With respect to chronic fatigue syndrome (CFS), many of the symptoms are similar. A comparison of sx and findings was published in the Sept. 1994 Archives of IM. 70% of the pt meeting fibromyalgia criteria met CDC working criteria for CFS. Essentially all sx and findings occurred at the same frequency in the two conditions. The important difference between the two is that tender points are associated with fibromyalgia, and not CFS (tender points are not in the CDC criteria for CFS).
Treatment
Treatment for fibromyalgia, is as discussed above for MPS. In addition to medical therapy, physical modalities which have been helpful include:
- Stretching and flexibility exercises (Yoga may be appropriate in this context).
- Muscle massage, stretching and deep ultrasound (as part of physical therapy).
- aerobic conditioning (exercise cannot be understated as an important ajunctive therapy in Fibromyalgia).

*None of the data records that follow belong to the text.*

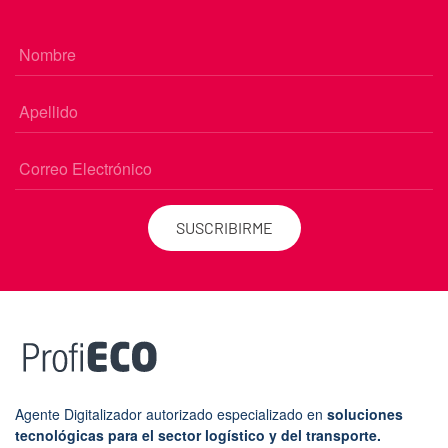
SUSCRIBIRME
Agente Digitalizador autorizado especializado en
soluciones
tecnológicas para el sector logístico y del transporte.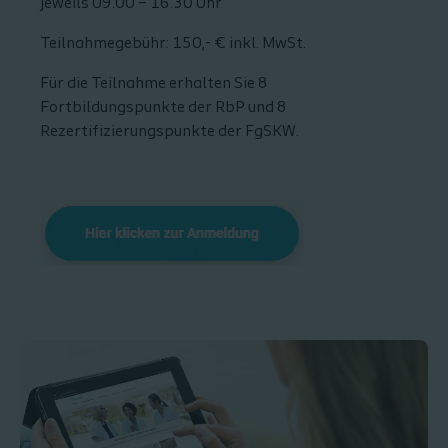
jeweils 09.00 – 16.30 Uhr
Teilnahmegebühr: 150,- € inkl. MwSt.
Für die Teilnahme erhalten Sie 8
Fortbildungspunkte der RbP und 8
Rezertifizierungspunkte der FgSKW.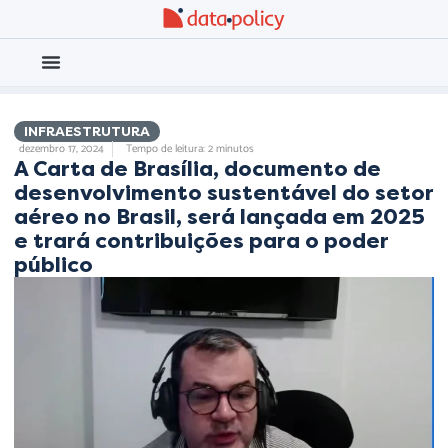
Eleições 2026
Meio Ambiente
INFRAESTRUTURA
dezembro 17, 2024
Tempo de leitura: 2 minutos
A Carta de Brasília, documento de
desenvolvimento sustentável do setor
aéreo no Brasil, será lançada em 2025
e trará contribuições para o poder
público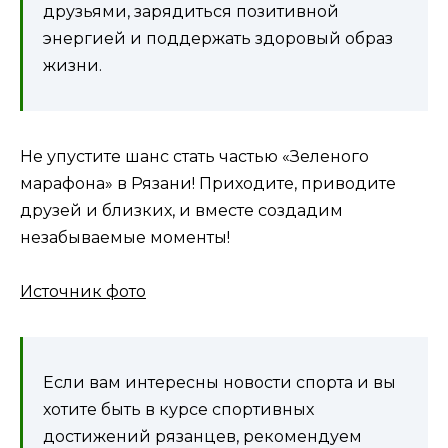
друзьями, зарядиться позитивной
энергией и поддержать здоровый образ
жизни.
Не упустите шанс стать частью «Зеленого
марафона» в Рязани! Приходите, приводите
друзей и близких, и вместе создадим
незабываемые моменты!
Источник фото
Если вам интересны новости спорта и вы
хотите быть в курсе спортивных
достижений рязанцев, рекомендуем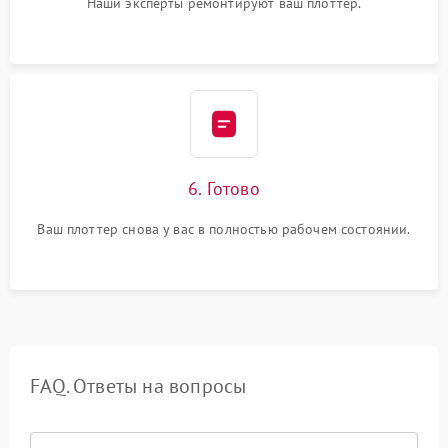
Наши эксперты ремонтируют ваш плоттер.
6. Готово
Ваш плоттер снова у вас в полностью рабочем состоянии.
FAQ. Ответы на вопросы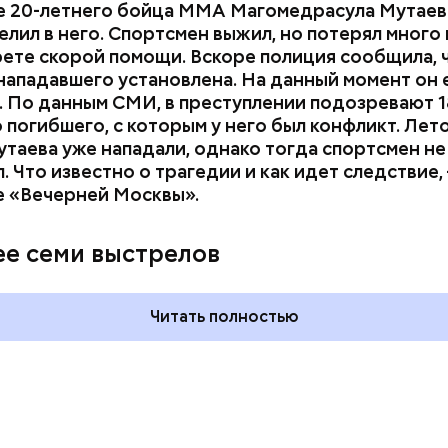
е 20-летнего бойца ММА Магомедрасула Мутаева
елил в него. Спортсмен выжил, но потерял много 
рете скорой помощи. Вскоре полиция сообщила, 
нападавшего установлена. На данный момент он 
 По данным СМИ, в преступлении подозревают 1
 погибшего, с которым у него был конфликт. Лет
утаева уже нападали, однако тогда спортсмен не
. Что известно о трагедии и как идет следствие,
е «Вечерней Москвы».
 на качелях и
Всемирный день кошек и
ского: какие
Международный день
ее семи выстрелов
тмечают в России
бесконечности: какие
уста
праздники отмечают в Росси
и мире 8 августа
Читать полностью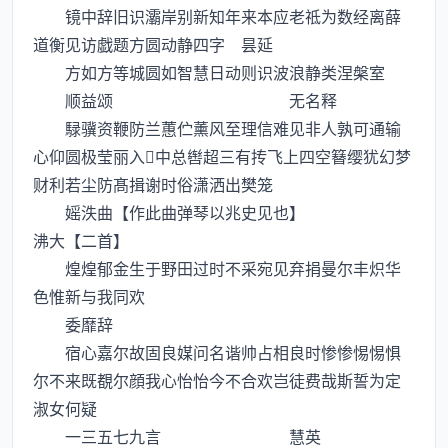
镜中辞旧识灞岸别新知年来本应老祗为数经离薛
道衡见访戯题方圆动静四字 昙延
方如方等城圆如智慧日动则识波浪静类涅槃室
顺益颂 无名释
騄骥资鞭防兰蕙伫薰风至理信难见非人孰可通输
心仰圆极莹丽入中总辔超三有抟飞上四空簮缨犹幻梦
财利若尘防髙揖谢时俗潇洒出樊笼
媱泆曲【作此曲弹琴以兆史见也】
沸大【二首】
煌煌郁金生于野田过时不采宛见弃捐曼尔丰炽华
色惟新与我同欢
委靡辞
宿心嘉尔故固良媒问名谐帅占相良时惨惨惕惕惧
尔不来既覩尔顔我心怡怡今不合欢岂徒费哉斯誓为定
淑女何疑
一三五七九言 慧英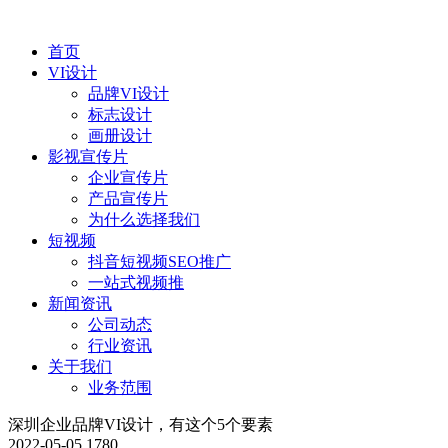
首页
VI设计
品牌VI设计
标志设计
画册设计
影视宣传片
企业宣传片
产品宣传片
为什么选择我们
短视频
抖音短视频SEO推广
一站式视频推
新闻资讯
公司动态
行业资讯
关于我们
业务范围
深圳企业品牌VI设计，有这个5个要素
2022-05-05
1780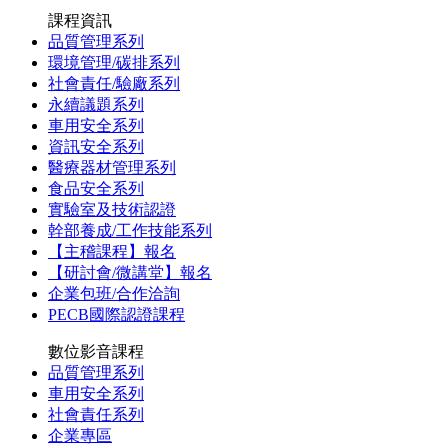
課程資訊
品質管理系列
環境管理/碳排系列
社會責任/驗廠系列
永續議題系列
車用安全系列
資訊安全系列
醫療器材管理系列
食品安全系列
實驗室及技術認證
幹部養成/工作技能系列
【主稽課程】報名
【研討會/微講堂】報名
企業包班/合作洽詢
PECB國際認證課程
數位影音課程
品質管理系列
車用安全系列
社會責任系列
企業專區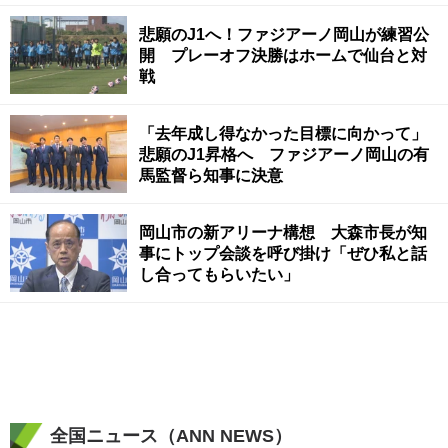
悲願のJ1へ！ファジアーノ岡山が練習公
開 プレーオフ決勝はホームで仙台と対
戦
「去年成し得なかった目標に向かって」
悲願のJ1昇格へ ファジアーノ岡山の有
馬監督ら知事に決意
岡山市の新アリーナ構想 大森市長が知
事にトップ会談を呼び掛け「ぜひ私と話
し合ってもらいたい」
全国ニュース（ANN NEWS）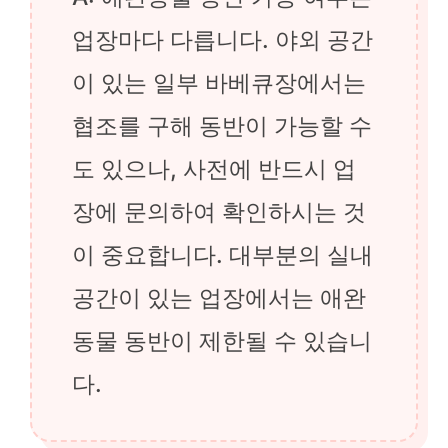
업장마다 다릅니다. 야외 공간
이 있는 일부 바베큐장에서는
협조를 구해 동반이 가능할 수
도 있으나, 사전에 반드시 업
장에 문의하여 확인하시는 것
이 중요합니다. 대부분의 실내
공간이 있는 업장에서는 애완
동물 동반이 제한될 수 있습니
다.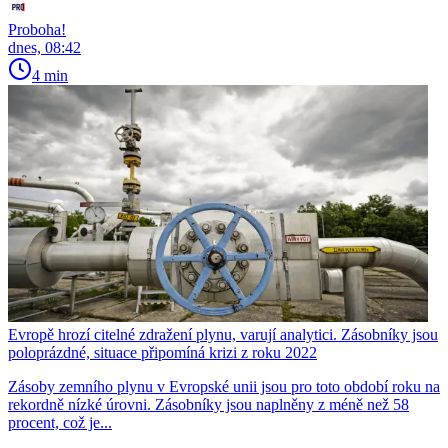
Proboha!
dnes, 08:42
4 min
Evropě hrozí citelné zdražení plynu, varují analytici. Zásobníky jsou
poloprázdné, situace připomíná krizi z roku 2022
Zásoby zemního plynu v Evropské unii jsou pro toto období roku na
rekordně nízké úrovni. Zásobníky jsou naplněny z méně než 58
procent, což je...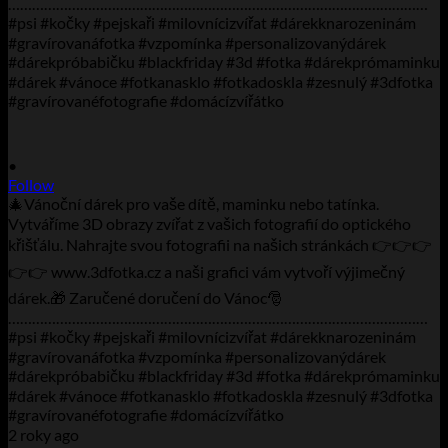
•
Follow
🎄Vánoční dárek pro vaše dítě, maminku nebo tatínka.
Vytváříme 3D obrazy zvířat z vašich fotografií do optického
křišťálu. Nahrajte svou fotografii na našich stránkách 👉👉👉
👉👉 www.3dfotka.cz a naši grafici vám vytvoří výjimečný
dárek.🎁 Zaručené doručení do Vánoc🎅
……………………………………………………………………………………………
#psi #kočky #pejskaři #milovnícizvířat #dárekknarozeninám
#gravírovanáfotka #vzpomínka #personalizovanýdárek
#dárekpróbabičku #blackfriday #3d #fotka #dárekprómaminku
#dárek #vánoce #fotkanasklo #fotkadoskla #zesnulý #3dfotka
#gravírovanéfotografie #domácízvířátko
2 roky ago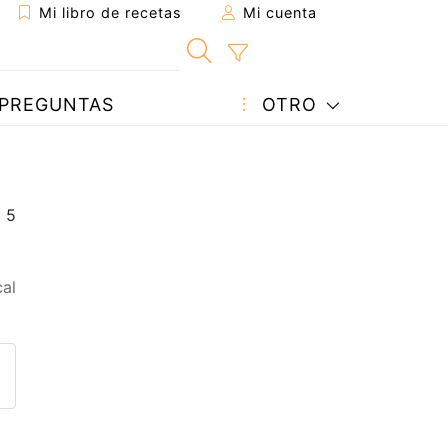
Mi libro de recetas
Mi cuenta
PREGUNTAS
OTRO
al
eta a un amigo
sta página
ntar al autor
ublicar la foto de esta receta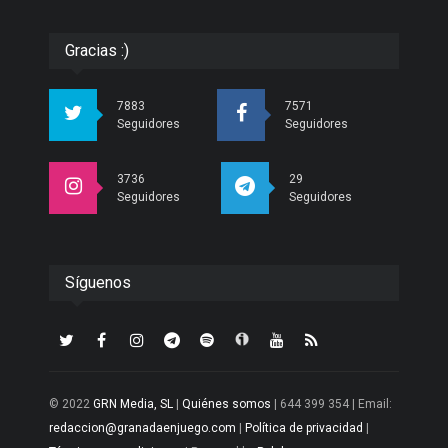
Gracias :)
7883
7571
Seguidores
Seguidores
3736
29
Seguidores
Seguidores
Síguenos
© 2022
GRN Media, SL
|
Quiénes somos
| 644 399 354 | Email:
redaccion@granadaenjuego.com
|
Política de privacidad
|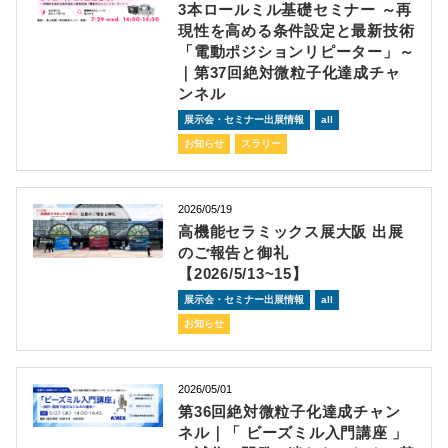
3本ロールミル基礎セミナー ～再
現性を高める条件設定と最新技術
「電動ポジションリピーター」～
｜第37回絶対微粒子化達成チャ
ンネル
展示会・セミナー出展情報
all
お知らせ
スラリー
2026/05/19
高機能セラミックス展大阪 出展
のご報告と御礼
【2026/5/13~15】
展示会・セミナー出展情報
all
お知らせ
2026/05/01
第36回絶対微粒子化達成チャン
ネル｜「 ビーズミル入門講座 」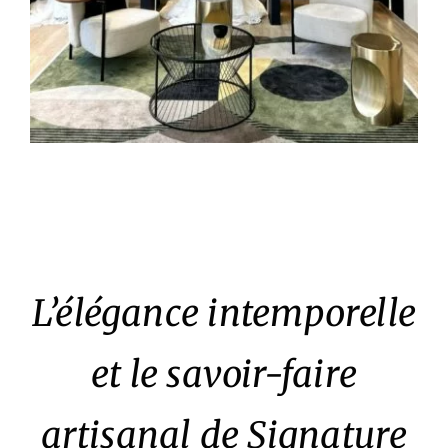
L’élégance intemporelle
et le savoir-faire
artisanal de Signature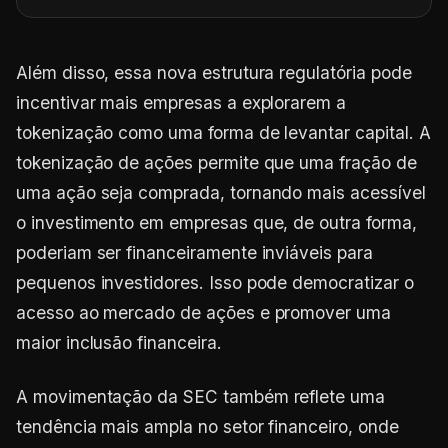
Além disso, essa nova estrutura regulatória pode
incentivar mais empresas a explorarem a
tokenização como uma forma de levantar capital. A
tokenização de ações permite que uma fração de
uma ação seja comprada, tornando mais acessível
o investimento em empresas que, de outra forma,
poderiam ser financeiramente inviáveis para
pequenos investidores. Isso pode democratizar o
acesso ao mercado de ações e promover uma
maior inclusão financeira.
A movimentação da SEC também reflete uma
tendência mais ampla no setor financeiro, onde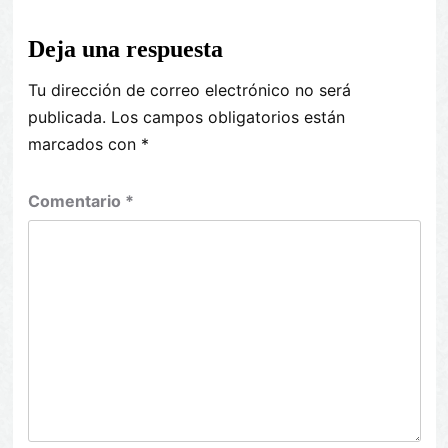
Deja una respuesta
Tu dirección de correo electrónico no será
publicada.
Los campos obligatorios están
marcados con
*
Comentario
*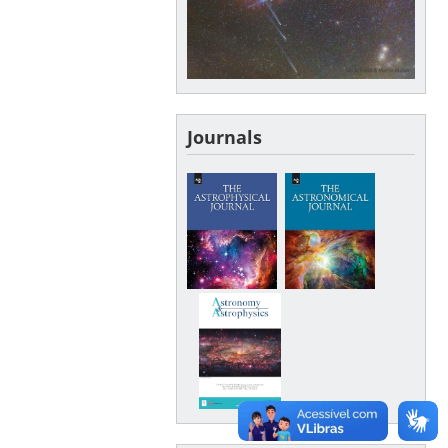
Journals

Patients should be reassured that though fibromyalgia tends to be a chronic condition, it is not a life-threatening illness. Medical therapy, when it is helpful, takes at least 4 weeks to show efficacy. Thus, patients need to be counseled of the slow process to heel. Generally, I use the sleep hypothesis in this context. When one achieves sound sleep, they will be able to recapture the deep sleep of which they have been deprived. Each night of sound sleep will permit a small amount of the excess muscle tension to be relieved. If symptoms are long standing, then it will generally take a long time to achieve resolution of their symptoms.
NSAID are generally unhelpful in fibromyalgia. Thus, chronic pain conditions unresponsive to NSAID, should raise this diagnosis in your mind. Narcotic analgesics are generally avoided. They are efficacious, but your end-point in treatment may be hard to define, and thus may foster long-term dependency.